There’s a sentence I never thought I’d type.
CXXXVII
A toad can die of light!
Death is the common right
Of toads and men,—
Of earl and midge
The privilege.
Why swagger then?
The gnat’s supremacy
Is large as thine.
~emily dickinson
This is a strange puzzle of a poem. It’s pretty obviously about not getting cocky just because we’re human, or just because we carry a certain rank. Both earls and midges alike will die eventually (ah, an Emily poem about death! Surprise!!). A gnat and a human being are equally alive, and when dead, are equally dead–death is the great leveler.
But why a toad? And what on Earth is up with that first line?
In searching for answers, I found nothing that gave me what I was looking for. I was hoping to find some obscure reference to some archaic belief that sunlight kills toads. No such luck. I mean, the toads I’ve known have been twilight creatures, happiest in the gloaming or even the dark of night, but I hardly think a little light would kill one. The closest thing I found to an answer was a reference to a study that used UV and blacklight to attract insects and thus an invasive toad species for trapping in Australia.

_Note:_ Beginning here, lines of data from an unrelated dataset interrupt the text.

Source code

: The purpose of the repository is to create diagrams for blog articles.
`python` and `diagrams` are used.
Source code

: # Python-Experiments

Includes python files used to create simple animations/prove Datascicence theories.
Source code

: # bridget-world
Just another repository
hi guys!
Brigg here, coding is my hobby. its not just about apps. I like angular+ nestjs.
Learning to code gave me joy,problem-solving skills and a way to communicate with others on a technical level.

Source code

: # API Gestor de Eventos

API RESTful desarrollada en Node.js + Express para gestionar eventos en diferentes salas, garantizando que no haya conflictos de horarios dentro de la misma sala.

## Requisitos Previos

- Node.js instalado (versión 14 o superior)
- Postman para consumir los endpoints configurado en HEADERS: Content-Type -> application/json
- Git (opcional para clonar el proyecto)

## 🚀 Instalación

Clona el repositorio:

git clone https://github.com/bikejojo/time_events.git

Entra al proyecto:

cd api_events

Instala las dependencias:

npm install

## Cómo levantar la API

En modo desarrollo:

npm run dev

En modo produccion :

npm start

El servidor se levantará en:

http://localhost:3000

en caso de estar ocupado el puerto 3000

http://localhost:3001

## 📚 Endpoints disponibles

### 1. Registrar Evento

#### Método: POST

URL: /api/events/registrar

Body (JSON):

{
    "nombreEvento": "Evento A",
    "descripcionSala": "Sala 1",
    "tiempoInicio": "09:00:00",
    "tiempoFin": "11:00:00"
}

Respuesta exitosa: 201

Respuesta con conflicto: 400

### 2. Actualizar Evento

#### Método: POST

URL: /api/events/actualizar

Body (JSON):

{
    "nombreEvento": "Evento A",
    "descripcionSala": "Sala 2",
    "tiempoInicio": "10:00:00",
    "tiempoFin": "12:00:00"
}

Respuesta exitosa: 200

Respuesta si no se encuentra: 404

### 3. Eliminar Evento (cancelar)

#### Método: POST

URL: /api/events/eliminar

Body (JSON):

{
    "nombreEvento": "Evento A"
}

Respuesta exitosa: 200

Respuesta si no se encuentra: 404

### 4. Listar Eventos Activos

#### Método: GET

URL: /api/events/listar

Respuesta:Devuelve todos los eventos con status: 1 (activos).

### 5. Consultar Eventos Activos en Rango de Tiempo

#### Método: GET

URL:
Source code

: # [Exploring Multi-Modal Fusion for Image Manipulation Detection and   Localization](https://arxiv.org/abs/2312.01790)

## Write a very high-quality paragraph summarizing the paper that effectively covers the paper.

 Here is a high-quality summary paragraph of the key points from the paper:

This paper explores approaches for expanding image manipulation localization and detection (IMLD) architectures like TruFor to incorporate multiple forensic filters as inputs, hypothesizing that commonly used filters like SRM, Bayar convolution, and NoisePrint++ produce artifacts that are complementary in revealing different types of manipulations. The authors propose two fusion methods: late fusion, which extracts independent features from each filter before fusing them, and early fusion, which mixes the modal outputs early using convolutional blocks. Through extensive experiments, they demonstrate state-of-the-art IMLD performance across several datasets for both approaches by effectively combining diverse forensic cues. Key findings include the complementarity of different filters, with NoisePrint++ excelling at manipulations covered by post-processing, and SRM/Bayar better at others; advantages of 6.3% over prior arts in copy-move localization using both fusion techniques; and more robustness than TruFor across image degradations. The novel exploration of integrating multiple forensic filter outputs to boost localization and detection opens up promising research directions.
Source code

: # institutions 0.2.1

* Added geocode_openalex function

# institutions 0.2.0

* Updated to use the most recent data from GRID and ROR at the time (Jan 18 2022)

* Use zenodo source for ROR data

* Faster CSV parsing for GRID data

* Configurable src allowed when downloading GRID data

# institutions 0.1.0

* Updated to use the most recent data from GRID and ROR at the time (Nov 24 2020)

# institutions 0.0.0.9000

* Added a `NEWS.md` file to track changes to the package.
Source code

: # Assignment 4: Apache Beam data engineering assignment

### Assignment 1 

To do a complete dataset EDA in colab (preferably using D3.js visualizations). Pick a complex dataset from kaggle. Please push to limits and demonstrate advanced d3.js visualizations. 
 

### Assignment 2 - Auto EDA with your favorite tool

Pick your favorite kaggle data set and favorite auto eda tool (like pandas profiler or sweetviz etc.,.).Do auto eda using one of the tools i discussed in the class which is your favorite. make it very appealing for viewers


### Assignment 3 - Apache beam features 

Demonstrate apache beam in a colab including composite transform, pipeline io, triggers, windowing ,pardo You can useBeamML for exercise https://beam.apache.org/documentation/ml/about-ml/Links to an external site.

I’m pretty sure this isn’t what Dickinson is talking about.
So as far as the reference to light goes, I’ve got nothing.
The choice of toad is interesting, though, even without that reference. Toads in folklore have been associated with the powers of evil, particularly via their roles as the familiars of witches. Another contrasting tradition says that toads have jewels embedded in their heads.
Again, I’m struggling to see what this could have to do with the meaning of the poem.

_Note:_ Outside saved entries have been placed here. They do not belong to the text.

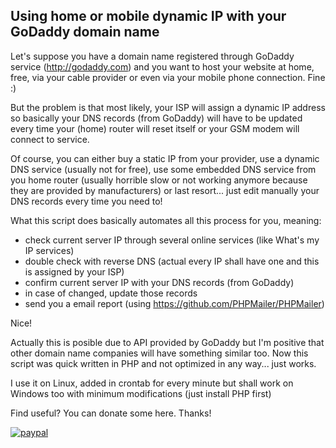 Using home or mobile dynamic IP with your GoDaddy domain name
---------------------------------------------------

Let's suppose you have a domain name registered through GoDaddy service (http://godaddy.com) and you want to host your website at home, free, via your cable provider or even via your mobile phone connection. Fine :)  

But the problem is that most likely, your ISP will assign a dynamic IP address so basically your DNS records (from GoDaddy) will have to be updated every time your (home) router will reset itself or your GSM modem will connect to service.

Of course, you can either buy a static IP from your provider, use a dynamic DNS service (usually not for free), use some embedded DNS service from you home router (usually horrible slow or not working anymore because they are provided by manufacturers) or last resort... just edit manually your DNS records every time you need to!

What this script does basically automates all this process for you, meaning:
- check current server IP through several online services (like What's my IP services)
- double check with reverse DNS (actual every IP shall have one and this is assigned by your ISP)
- confirm current server IP with your DNS records (from GoDaddy)
- in case of changed, update those records
- send you a email report (using https://github.com/PHPMailer/PHPMailer)

Nice!

Actually this is posible due to API provided by GoDaddy but I'm positive that other domain name companies will have something similar too. Now this script was quick written in PHP and not optimized in any way... just works.

I use it on Linux, added in crontab for every minute but shall work on Windows too with minimum modifications (just install PHP first)

Find useful? You can donate some here. Thanks!

[![paypal](https://www.paypalobjects.com/en_US/i/btn/btn_donateCC_LG.gif)](https://www.paypal.com/cgi-bin/webscr?cmd=_s-xclick&hosted_button_id=7C3H5EVHXPPEA)
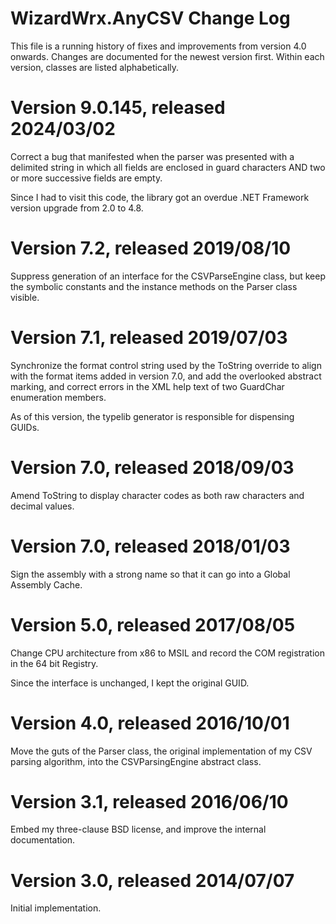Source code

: ﻿# WizardWrx.AnyCSV Change Log

This file is a running history of fixes and improvements from version 4.0
onwards. Changes are documented for the newest version first. Within each
version, classes are listed alphabetically.

# Version 9.0.145, released 2024/03/02

Correct a bug that manifested when the parser was presented with a
delimited string in which all fields are enclosed in guard characters AND two or
more successive fields are empty. 

Since I had to visit this code, the library got an overdue .NET Framework
version upgrade from 2.0 to 4.8.

# Version 7.2, released 2019/08/10

Suppress generation of an interface for the CSVParseEngine class, but keep the
symbolic constants and the instance methods on the Parser class visible.

# Version 7.1, released 2019/07/03

Synchronize the format control string used by the ToString override to align
with the format items added in version 7.0, and add the overlooked abstract
marking, and correct errors in the XML help text of two GuardChar enumeration
members.

As of this version, the typelib generator is responsible for dispensing GUIDs.

# Version 7.0, released 2018/09/03

Amend ToString to display character codes as both raw characters and decimal
values.

# Version 7.0, released 2018/01/03

Sign the assembly with a strong name so that it can go into a Global Assembly
Cache.

# Version 5.0, released 2017/08/05

Change CPU architecture from x86 to MSIL and record the COM registration in the
64 bit Registry.

Since the interface is unchanged, I kept the original GUID.

# Version 4.0, released 2016/10/01

Move the guts of the Parser class, the original implementation of my CSV parsing
algorithm, into the CSVParsingEngine abstract class.

# Version 3.1, released 2016/06/10

Embed my three-clause BSD license, and improve the internal documentation.

# Version 3.0, released 2014/07/07

Initial implementation.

Dickinson must have been aware of the multiple significances of toads. I wonder, though, if she’s choosing here to disregard them to focus on the toads she likely encountered as a gardener–not magical, witchy toads, and not sparkly, bedazzled amphibians, but ordinary garden toads that would have sought refuge among the foliage during the heat of the day. Nothing seems closer to the Earth in a very literal sense than a toad. It is physically close, but also earth-colored, a being that looks as if it could have been hastily sculpted from the soil in which it dwells.
A toad is a humble thing, at least in human terms. But we are, after all, also made of dust, and to dust we all return. So we are no better than toads, or the midges and gnats on which they prey. No living thing is any more alive than any other living thing, regardless of stature. No reason to swagger.